Context
I have a df
,where the id
refers to a different person and the fruits_eat
refers to the fruit that person eats. Also, I have a vector fruits_list
storing a list of fruits.
Question
I want to generate a new variable fruits_in_list
to indicate whether a person ate one and more fruits in the fruits_list
, but I don't know how to implement it in R.
What I've done
I checked some answers, but none of them are very relevant to my problem, like.
- R Match character vectors
- Compare two character vectors in R
- https://stackoverflow.com/search?q=How to fuzzy match two character vectors
- How to run through list of keyword vectors and fuzzy match them to a different file (R)
- Matching strings with abbreviations; fuzzy matching
Reproducible code
fruits_Jack = c('XXappleYYY,lemon,orange,pitaya')
fruits_Rose = c('Navel orange,Blood orange,watermelon,cherry')
fruits_Biden= c('pitaya,cherry,banana')
fruits_list = c('apple', 'lemon', 'orange', 'watermelon', 'peach', 'pear')
df =
data.frame(id = c('Jack', 'Rose', 'Biden'),
fruits_eat = c(fruits_Jack, fruits_Rose, fruits_Biden))
> df
id fruits_eat
1 Jack apple,lemon,orange,pitaya
2 Rose Navel orange,Blood orange,watermelon,cherry
3 Biden pitaya,cherry,banana
Expect output
df_expect = cbind(df, fruits_in_list = c(1, 1, 0))
> df_expect
id fruits_eat fruits_in_list
1 Jack apple,lemon,orange,pitaya 1
2 Rose Navel orange,Blood orange,watermelon,cherry 1
3 Biden pitaya,cherry,banana 0
CodePudding user response:
With stringr
, use str_detect
, or str_count
if you want a real count:
library(stringr)
library(dplyr)
df %>%
mutate(fruits_in_list = (str_detect(fruits_eat, paste0(fruits_list, collapse = "|"))),
count = str_count(fruits_eat, paste0(fruits_list, collapse = "|")))

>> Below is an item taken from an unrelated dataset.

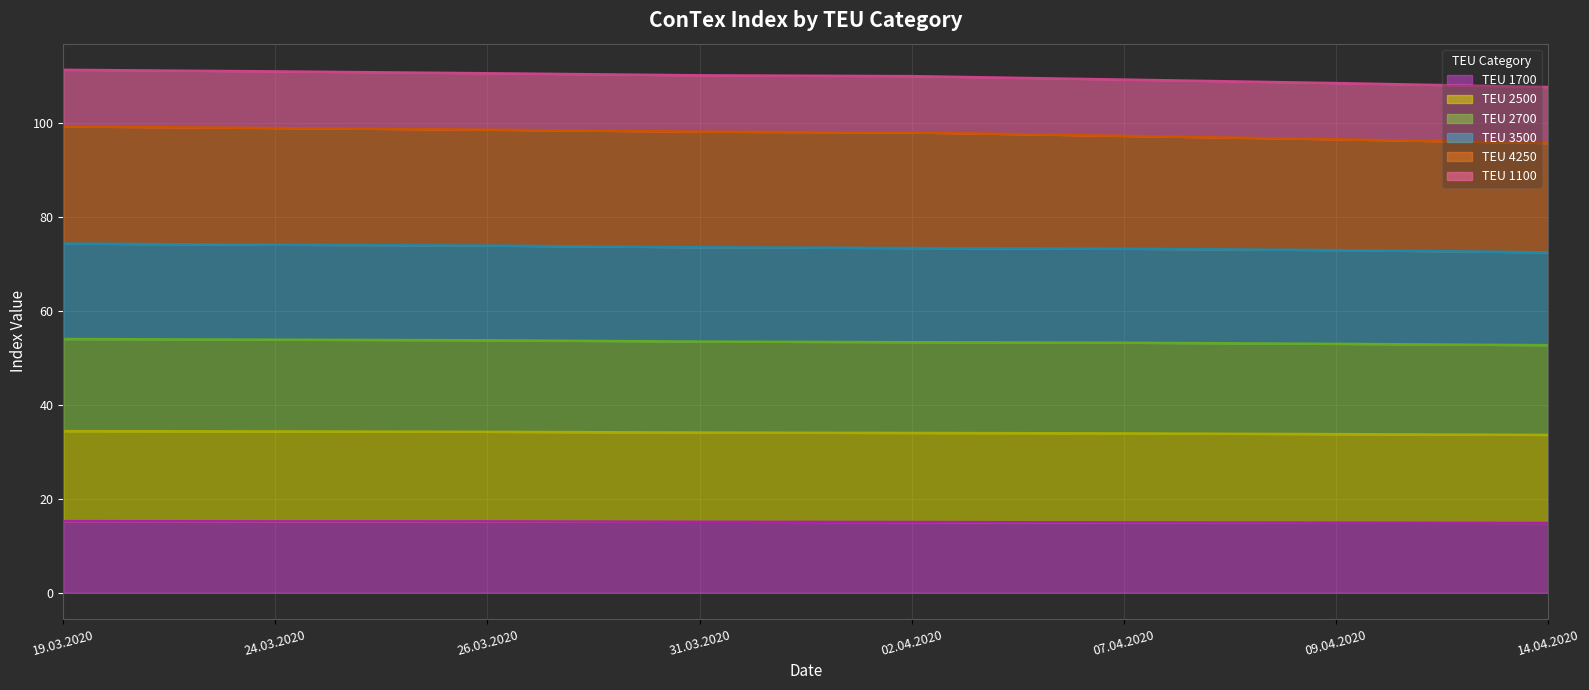

Which series changed the most between 24.03.2020 and 26.03.2020?

4250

id fruits_eat fruits_in_list count
1 Jack XXappleYYY,lemon,orange,pitaya 1 3
2 Rose Navel orange,Blood orange,watermelon,cherry 1 3
3 Biden pitaya,cherry,banana 0 0
CodePudding user response:
A solution using data.table
and fast if else fifelse()
, as well as the base R function grepl()
to do the matching. The "l" on the end of grepl()
stands for logical, and that means it will return a TRUE
if the pattern is matched anywhere in the string given (fruits_eat
), and a FALSE
otherwise - this means it can be passed immediately to the test argument of the if else.
The key point here is that you can paste strings "string1"
and "string2"
together separated by "|"
, and "string1|string2"
matches for "string1"
or "string2"
inside grepl()
.
library(data.table)
setDT(df)
df[, fruits_in_list := fifelse(grepl(paste0(fruits_list,
collapse = "|"), fruits_eat),1,0)]
df
id fruits_eat fruits_in_list
1: Jack XXappleYYY,lemon,orange,pitaya 1
2: Rose Navel orange,Blood orange,watermelon,cherry 1
3: Biden pitaya,cherry,banana 0